Precision farming, also known as precision or precision agriculture, is a farming management concept that relies on monitoring, surveying, measuring, and responding to the fluctuations in crops. As the world’s population continues to grow, the need to produce more food has resulted in traditional farming methods becoming more costly and less efficient.
Farmers are adapting to the increased demand and cost by employing more precision farming methods and techniques to boost yields, mitigate economic and security risks, and reduce waste.

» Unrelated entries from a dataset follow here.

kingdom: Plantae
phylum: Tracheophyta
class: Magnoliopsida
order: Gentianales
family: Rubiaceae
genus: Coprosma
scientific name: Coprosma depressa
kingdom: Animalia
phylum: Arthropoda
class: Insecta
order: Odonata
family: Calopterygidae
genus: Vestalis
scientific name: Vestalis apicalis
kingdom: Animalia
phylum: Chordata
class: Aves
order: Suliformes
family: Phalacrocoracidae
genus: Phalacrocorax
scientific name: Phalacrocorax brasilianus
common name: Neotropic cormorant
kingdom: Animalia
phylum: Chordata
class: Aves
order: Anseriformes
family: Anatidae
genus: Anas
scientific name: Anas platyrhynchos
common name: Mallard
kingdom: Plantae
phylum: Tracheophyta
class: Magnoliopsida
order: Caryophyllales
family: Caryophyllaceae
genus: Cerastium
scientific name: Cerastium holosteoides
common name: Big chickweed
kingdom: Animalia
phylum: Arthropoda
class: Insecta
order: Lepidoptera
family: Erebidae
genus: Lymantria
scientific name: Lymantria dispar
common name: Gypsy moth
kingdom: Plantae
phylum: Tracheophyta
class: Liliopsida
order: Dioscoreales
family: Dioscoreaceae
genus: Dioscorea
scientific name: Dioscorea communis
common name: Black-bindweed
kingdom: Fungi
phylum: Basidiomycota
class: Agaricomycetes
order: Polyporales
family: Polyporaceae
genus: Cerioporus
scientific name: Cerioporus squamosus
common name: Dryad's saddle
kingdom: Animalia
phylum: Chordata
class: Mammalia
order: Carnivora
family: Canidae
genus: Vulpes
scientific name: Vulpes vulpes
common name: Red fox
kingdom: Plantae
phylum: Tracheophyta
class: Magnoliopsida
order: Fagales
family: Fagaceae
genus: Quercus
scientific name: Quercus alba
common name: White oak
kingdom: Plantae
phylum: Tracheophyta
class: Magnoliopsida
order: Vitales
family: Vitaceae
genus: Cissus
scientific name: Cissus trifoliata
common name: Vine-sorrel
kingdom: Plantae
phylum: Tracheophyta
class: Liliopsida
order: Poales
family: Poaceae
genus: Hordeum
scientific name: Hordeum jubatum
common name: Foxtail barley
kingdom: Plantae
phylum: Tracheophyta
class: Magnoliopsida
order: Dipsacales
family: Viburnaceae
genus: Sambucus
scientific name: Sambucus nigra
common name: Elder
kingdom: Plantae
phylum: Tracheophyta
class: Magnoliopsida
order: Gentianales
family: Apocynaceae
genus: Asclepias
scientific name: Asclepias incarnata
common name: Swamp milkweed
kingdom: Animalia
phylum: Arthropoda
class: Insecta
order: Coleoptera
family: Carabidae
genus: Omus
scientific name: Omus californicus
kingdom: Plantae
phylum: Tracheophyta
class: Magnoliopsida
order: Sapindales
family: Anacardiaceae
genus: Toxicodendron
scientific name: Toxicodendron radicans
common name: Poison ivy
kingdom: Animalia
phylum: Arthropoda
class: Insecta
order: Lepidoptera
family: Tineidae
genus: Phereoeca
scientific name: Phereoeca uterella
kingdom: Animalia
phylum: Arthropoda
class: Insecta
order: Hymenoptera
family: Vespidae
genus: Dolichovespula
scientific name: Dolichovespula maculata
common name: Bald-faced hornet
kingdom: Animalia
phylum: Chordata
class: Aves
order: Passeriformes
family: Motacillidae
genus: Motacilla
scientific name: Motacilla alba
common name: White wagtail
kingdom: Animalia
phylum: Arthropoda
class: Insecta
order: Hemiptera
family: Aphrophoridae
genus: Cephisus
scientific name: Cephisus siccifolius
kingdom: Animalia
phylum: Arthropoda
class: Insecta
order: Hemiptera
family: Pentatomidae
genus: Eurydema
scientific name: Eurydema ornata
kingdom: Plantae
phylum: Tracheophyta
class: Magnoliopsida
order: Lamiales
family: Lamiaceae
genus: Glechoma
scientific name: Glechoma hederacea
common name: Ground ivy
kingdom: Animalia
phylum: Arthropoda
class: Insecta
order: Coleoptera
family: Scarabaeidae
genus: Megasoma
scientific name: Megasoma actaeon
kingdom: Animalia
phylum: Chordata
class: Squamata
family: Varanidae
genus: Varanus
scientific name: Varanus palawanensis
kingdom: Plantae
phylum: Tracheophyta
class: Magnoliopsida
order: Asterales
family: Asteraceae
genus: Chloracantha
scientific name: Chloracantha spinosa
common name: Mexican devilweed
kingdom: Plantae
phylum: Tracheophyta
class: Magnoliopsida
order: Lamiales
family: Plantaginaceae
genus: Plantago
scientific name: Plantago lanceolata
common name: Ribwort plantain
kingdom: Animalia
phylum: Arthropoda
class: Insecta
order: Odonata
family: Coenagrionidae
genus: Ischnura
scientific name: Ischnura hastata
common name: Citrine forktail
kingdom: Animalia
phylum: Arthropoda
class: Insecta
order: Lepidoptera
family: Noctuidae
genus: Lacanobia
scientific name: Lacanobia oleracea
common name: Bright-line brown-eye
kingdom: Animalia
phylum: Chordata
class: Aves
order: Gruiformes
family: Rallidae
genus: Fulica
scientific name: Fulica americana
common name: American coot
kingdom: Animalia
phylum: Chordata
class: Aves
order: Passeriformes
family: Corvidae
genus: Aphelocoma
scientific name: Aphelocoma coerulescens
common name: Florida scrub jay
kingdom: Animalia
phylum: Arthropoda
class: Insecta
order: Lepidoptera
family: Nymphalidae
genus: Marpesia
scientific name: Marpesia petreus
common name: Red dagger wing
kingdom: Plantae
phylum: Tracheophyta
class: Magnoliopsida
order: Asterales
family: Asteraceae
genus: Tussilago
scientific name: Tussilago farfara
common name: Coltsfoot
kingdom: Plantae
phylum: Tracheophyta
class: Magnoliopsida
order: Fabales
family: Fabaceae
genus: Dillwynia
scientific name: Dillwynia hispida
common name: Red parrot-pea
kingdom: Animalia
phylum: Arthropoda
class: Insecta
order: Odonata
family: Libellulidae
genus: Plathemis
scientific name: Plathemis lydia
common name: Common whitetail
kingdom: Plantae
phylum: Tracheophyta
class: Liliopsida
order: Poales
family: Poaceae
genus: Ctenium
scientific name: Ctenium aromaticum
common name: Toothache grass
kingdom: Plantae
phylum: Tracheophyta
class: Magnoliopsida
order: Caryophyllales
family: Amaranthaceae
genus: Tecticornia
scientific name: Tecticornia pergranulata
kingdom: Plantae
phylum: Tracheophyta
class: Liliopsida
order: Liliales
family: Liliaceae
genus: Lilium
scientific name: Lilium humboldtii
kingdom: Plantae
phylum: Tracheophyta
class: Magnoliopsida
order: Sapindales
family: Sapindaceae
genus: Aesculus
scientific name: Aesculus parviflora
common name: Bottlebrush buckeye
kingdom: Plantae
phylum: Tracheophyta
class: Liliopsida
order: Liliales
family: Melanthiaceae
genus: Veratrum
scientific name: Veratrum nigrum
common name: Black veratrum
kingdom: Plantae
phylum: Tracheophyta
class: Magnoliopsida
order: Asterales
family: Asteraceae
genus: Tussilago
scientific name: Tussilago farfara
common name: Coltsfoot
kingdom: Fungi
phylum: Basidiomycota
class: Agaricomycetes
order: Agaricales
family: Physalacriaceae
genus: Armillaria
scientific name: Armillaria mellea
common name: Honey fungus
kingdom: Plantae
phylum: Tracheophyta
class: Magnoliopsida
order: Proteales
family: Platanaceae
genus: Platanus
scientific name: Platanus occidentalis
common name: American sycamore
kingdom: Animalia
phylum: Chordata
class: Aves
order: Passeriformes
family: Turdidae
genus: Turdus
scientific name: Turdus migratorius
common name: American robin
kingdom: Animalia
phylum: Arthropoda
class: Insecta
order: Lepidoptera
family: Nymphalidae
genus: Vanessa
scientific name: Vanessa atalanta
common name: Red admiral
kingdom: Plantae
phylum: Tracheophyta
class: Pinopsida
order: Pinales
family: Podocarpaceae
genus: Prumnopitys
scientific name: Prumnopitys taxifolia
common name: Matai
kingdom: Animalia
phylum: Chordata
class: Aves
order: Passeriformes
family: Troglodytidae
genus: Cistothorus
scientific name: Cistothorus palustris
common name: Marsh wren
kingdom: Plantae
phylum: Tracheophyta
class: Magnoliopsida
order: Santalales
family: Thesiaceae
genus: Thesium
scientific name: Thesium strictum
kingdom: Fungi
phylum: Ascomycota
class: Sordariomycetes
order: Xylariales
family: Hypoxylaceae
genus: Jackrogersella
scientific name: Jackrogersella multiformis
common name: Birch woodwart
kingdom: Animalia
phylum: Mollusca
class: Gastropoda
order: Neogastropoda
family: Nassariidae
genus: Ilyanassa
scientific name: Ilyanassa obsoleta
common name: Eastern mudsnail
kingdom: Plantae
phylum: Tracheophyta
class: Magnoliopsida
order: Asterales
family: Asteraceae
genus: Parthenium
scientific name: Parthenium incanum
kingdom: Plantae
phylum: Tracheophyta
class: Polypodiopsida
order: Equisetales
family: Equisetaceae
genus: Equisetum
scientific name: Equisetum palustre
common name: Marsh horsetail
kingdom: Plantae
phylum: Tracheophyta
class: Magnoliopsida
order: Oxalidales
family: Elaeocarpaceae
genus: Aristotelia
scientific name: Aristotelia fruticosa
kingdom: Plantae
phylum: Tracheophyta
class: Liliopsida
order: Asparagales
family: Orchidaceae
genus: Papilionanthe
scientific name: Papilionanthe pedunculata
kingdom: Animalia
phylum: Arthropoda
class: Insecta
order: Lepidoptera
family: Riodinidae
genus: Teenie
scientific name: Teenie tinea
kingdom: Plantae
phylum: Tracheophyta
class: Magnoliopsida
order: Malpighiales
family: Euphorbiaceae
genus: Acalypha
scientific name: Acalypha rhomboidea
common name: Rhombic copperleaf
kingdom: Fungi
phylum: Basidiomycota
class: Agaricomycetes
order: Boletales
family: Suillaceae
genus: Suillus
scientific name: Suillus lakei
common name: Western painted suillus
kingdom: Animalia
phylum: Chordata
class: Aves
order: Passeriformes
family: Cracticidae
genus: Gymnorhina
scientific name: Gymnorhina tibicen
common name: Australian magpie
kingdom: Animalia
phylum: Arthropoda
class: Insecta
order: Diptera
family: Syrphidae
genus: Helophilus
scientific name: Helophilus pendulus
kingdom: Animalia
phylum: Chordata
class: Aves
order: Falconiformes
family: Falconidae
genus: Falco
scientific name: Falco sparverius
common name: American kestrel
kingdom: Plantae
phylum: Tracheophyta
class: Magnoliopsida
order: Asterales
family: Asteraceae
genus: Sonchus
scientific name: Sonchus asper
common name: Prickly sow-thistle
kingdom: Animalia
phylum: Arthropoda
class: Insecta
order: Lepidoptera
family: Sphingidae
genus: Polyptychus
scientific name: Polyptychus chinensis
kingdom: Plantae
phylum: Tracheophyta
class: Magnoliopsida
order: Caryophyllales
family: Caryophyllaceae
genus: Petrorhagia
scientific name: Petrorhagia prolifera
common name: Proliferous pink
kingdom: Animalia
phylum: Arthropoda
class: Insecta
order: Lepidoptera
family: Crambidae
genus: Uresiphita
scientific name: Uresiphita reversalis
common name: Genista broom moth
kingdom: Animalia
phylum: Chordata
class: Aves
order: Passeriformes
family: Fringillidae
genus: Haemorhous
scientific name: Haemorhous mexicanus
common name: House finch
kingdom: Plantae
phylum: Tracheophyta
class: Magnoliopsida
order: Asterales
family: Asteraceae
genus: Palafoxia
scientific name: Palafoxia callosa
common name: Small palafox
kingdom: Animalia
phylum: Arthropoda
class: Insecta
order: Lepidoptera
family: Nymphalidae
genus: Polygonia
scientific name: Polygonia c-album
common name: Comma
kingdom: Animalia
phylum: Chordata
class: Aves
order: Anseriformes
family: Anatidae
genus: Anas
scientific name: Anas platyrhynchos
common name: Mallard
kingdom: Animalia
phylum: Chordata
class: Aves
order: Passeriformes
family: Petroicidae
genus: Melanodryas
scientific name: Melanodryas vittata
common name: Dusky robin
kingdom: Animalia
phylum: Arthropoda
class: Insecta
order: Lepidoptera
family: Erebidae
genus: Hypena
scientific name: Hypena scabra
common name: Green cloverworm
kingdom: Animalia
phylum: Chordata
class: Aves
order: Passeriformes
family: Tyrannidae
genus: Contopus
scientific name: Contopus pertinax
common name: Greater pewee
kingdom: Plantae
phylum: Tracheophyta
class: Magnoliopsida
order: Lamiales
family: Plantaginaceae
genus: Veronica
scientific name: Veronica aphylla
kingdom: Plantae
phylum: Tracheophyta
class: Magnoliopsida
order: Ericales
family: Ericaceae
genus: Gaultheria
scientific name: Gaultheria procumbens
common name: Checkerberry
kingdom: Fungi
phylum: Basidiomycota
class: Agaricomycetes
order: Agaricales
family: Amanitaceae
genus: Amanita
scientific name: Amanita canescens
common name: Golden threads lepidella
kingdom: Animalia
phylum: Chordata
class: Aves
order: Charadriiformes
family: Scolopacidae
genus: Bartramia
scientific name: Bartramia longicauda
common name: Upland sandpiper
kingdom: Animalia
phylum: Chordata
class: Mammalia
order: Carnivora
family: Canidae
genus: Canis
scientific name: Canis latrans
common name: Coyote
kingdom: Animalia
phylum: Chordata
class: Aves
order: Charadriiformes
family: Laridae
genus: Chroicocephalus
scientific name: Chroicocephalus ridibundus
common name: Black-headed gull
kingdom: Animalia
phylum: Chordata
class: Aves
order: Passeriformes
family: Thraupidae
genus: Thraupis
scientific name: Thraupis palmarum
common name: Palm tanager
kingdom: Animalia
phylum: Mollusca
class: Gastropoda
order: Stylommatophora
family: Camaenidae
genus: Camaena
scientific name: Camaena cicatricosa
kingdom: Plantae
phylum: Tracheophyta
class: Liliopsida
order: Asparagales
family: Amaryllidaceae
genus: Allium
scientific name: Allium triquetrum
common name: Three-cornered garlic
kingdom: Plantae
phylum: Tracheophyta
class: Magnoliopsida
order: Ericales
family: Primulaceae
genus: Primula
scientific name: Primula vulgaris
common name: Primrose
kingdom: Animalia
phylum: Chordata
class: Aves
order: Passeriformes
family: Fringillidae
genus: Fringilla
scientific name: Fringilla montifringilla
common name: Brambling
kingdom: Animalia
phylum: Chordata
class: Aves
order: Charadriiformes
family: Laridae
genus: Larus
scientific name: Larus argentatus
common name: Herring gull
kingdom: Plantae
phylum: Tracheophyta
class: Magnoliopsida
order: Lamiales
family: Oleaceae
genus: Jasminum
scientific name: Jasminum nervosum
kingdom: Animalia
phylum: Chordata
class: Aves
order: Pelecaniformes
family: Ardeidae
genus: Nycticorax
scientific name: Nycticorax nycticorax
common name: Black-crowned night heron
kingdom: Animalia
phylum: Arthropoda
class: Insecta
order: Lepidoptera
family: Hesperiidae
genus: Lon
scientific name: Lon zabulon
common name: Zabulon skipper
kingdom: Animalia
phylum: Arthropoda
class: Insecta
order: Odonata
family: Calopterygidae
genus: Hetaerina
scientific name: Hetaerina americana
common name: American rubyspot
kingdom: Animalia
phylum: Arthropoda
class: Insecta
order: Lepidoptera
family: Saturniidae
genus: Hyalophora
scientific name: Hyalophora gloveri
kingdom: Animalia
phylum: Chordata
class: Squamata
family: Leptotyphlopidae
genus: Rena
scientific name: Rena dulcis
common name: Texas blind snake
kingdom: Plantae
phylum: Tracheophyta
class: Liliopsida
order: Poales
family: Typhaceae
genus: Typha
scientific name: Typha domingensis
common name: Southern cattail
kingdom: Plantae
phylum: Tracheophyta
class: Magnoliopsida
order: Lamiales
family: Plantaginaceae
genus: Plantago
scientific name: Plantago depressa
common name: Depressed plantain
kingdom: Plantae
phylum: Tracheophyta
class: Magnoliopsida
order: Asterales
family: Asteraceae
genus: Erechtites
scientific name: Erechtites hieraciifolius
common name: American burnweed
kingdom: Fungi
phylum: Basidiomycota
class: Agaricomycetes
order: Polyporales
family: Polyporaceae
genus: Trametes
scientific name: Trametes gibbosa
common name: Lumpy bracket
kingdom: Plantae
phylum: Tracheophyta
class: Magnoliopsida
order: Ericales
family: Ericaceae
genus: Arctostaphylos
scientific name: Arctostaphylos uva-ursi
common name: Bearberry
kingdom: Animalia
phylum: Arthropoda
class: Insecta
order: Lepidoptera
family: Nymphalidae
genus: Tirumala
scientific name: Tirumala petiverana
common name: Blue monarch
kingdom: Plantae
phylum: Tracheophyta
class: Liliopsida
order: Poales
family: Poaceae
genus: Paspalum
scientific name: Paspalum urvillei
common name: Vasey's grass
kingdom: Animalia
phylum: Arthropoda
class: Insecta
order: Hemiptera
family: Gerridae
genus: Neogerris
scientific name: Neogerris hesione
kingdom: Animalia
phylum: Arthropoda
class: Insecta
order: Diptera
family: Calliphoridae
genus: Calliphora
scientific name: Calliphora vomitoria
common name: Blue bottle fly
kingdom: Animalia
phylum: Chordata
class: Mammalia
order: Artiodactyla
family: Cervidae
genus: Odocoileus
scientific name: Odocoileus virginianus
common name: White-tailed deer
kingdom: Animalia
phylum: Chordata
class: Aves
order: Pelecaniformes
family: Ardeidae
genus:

For example, some farmers and seed producers have begun using technology software for plant “phenotyping.” By analyzing plants over time, users can use the data to determine how plants and crops develop under certain conditions. The data gathered allows farmers and seed producers to develop seed varieties that will flourish in specific soils and weather environments.
The use of precision ag methods aids the farmers by improving time management, reducing wasted resources, and lessening the chemical and pesticide usage. All this helps produce healthier and high-quality crops, which leads to more profits and increased reputation amongst customers.
Companies like Sunshine Mills rely on software applications like My DTN, ProphetX, and Grain Portal with tremendous real-time data, top-level marketing analysis, and seasonal charts tracking U.S. and international commodities trends.
For many industry insiders, the economics of farming comes down to four questions:
- What is it?
- Where is the product located?
- When will it be available?
- Who is selling and who is buying?
In the days of yesteryear, shaking hands and making deals on the crop field was routine. But in today’s 24/7 business world, farmers are finding that most of their customers do business online.
In the new technology-driven world, successful farming marketing doesn’t rely solely on advertising or promotions. Achieving success depends on finding people ready to buy the product.
People will buy products not strictly because of who produces it; but rather because of the company’s production methods, and standard of maintaining consistent and high levels of quality.
RFID AND TRACKING
High-Tech farming doesn’t end at harvesting. RFID sensors and tracking software are being used to help ensure the end consumers are receiving fresh and safe produce and crops.
The ability to track food and goods from their initial location to their final grocery stores provides authorities with information to trace unsafe produce and products back to their original farms or factories. Using RFID and tracking could save more lives in the event of outbreaks of food contamination, and curtail public panic.
Farming and agriculture are amongst the world’s oldest professions. Yet, the industry has fast become a high-tech business, steadily adopting new AI and innovative technology to keep up with the demand of feeding more than 7.7 billion people.
The future of technology will continue to evolve, and challenges will only get tougher. But with high tech farming, the world will be able to face challenges on a full stomach.